Догадался он? Дзуб... дзуб... Мелихар долбил по заклепкам так, что кончики пальцев у Гонзы колко немели, - угрюмый, потный истопник адской котельной, вид которого вселял страх. Ничего нельзя было прочесть на его рыхлом лице, до самого полдника работали молча, хотя нависшую между ними напряженность можно было чуть ли не пощупать руками.
Дзуб... дзуб... И так до перерыва.
- Баста! Третьего крыла не будет, я с Лишкой говорил...
Мелихар освободился от пыли в носу, схватил поддержку и, миролюбиво осклабившись, подбросил ее в воздух, словно карандашик. Сколько раз? Гнев его был яростный, но недолгий, и, когда Гонза сумел поднять поддержку тридцать раз, Мелихар ощупал его мускулы под мокрой от пота рубашкой.
- Ну что ж, вас теперь соплей не перешибешь, молодой! Он больше не обращался к Гонзе с обидным словом «гимназистик», но к начатому разговору они вернулись только по дороге в столовку. Июньское солнце кусало им щеки, раскаляло серо-зеленую стену моторного цеха. Мелихар показал на надпись, наспех сделанную мелом на стене: «ОРФЕЙ». Расхохотался.
- Потехи с этим кремом. И нагонит же он нынче страху на Каутце...
Гонза ничего не ответил, только выплюнул погасшую цигарку.
- Вряд ли. Но люди хоть будут знать, что кто-то борется.
- Станет им от этого легче, особенно как увидят вон ту надпись!
- Вы думаете, они единственные?
Вопрос, брошенный так небрежно, заставил Мелихара замедлить шаг...
- Не знаю, единственные ли, но уж наверняка отменные дурни.
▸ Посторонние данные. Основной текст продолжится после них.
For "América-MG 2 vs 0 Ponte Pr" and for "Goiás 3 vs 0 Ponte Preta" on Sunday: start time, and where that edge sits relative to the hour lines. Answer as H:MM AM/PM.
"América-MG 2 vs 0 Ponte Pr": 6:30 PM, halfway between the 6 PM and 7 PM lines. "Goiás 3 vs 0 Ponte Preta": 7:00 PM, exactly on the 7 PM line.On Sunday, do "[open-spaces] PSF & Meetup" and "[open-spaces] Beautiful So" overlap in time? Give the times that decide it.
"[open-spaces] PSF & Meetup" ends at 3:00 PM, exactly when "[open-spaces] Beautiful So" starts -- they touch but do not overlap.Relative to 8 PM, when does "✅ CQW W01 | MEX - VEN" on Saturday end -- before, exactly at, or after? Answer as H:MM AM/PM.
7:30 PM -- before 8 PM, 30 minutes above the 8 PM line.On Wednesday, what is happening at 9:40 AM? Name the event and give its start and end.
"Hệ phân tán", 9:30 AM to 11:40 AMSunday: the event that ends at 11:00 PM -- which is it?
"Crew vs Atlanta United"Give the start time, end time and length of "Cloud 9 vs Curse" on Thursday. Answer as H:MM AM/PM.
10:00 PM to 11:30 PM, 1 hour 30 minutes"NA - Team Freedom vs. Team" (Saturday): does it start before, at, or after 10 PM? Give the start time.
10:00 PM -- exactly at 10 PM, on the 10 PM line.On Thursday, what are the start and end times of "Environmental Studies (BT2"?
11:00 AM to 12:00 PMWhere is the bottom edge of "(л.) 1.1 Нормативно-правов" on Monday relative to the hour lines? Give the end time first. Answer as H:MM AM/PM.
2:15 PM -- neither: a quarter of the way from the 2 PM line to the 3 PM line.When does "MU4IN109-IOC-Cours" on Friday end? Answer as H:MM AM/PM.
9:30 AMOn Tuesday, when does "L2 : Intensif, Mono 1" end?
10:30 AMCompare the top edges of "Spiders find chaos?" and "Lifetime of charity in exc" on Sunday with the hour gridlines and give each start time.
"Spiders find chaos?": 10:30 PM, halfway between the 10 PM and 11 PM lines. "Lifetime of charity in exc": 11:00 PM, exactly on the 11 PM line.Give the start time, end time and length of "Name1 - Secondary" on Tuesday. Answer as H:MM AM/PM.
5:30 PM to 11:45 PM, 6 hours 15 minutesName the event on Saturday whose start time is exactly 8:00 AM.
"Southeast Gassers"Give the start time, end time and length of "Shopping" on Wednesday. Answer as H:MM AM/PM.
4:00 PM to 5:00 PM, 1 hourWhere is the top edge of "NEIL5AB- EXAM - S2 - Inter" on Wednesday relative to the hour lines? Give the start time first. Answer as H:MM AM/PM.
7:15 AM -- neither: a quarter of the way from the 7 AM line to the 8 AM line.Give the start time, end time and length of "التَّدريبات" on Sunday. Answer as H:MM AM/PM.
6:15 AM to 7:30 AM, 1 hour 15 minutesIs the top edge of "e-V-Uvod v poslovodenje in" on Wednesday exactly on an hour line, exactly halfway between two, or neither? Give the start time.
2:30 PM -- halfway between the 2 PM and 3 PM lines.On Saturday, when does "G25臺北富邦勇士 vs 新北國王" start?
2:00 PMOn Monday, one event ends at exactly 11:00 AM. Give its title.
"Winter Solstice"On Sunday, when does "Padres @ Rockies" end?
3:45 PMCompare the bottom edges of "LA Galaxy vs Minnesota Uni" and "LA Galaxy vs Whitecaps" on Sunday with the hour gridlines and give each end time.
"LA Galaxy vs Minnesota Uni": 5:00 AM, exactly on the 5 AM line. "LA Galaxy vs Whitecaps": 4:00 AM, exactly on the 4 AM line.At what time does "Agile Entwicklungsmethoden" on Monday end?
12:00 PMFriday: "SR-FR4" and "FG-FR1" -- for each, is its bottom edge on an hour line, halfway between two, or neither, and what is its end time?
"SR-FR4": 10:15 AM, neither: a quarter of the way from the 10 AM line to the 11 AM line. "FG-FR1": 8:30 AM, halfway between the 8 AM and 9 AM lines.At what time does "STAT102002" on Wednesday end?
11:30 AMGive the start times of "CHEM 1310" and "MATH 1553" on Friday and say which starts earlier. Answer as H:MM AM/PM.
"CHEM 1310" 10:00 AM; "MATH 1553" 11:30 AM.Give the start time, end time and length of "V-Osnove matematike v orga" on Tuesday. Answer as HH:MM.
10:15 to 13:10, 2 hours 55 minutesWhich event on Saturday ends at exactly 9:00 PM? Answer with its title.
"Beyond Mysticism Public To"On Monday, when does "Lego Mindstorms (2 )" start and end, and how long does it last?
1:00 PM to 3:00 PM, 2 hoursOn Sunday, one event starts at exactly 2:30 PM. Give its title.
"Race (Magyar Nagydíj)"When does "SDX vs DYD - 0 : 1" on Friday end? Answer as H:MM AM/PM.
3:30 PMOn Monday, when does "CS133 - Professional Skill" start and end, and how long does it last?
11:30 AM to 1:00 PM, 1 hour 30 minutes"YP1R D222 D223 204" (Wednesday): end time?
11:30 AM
А ежели угодно знать больше, спросите у Каутце. У него, может, есть точный список.
- Но я спрашиваю именно вас, - упрямо настаивал Гонза.
- О чем?
Позже Гонза старался понять, что побудило его задать следующий вопрос, хотя он знал, что на успех рассчитывать нечего. Он окинул двор внимательным взглядом.
- Может, и вы состоите в какой-нибудь такой?..
В том, что ничего не произошло, было что-то неестественное; они шагали рядом, Мелихар щурил в небо глубоко сидящие глазки; он отозвался не сразу, с подозрительной любезностью:
- А больше вы ничего не желаете знать, миленький?
- Вы тоже коммунист? - дрожащим голосом, чуть слышно прошептал «миленький».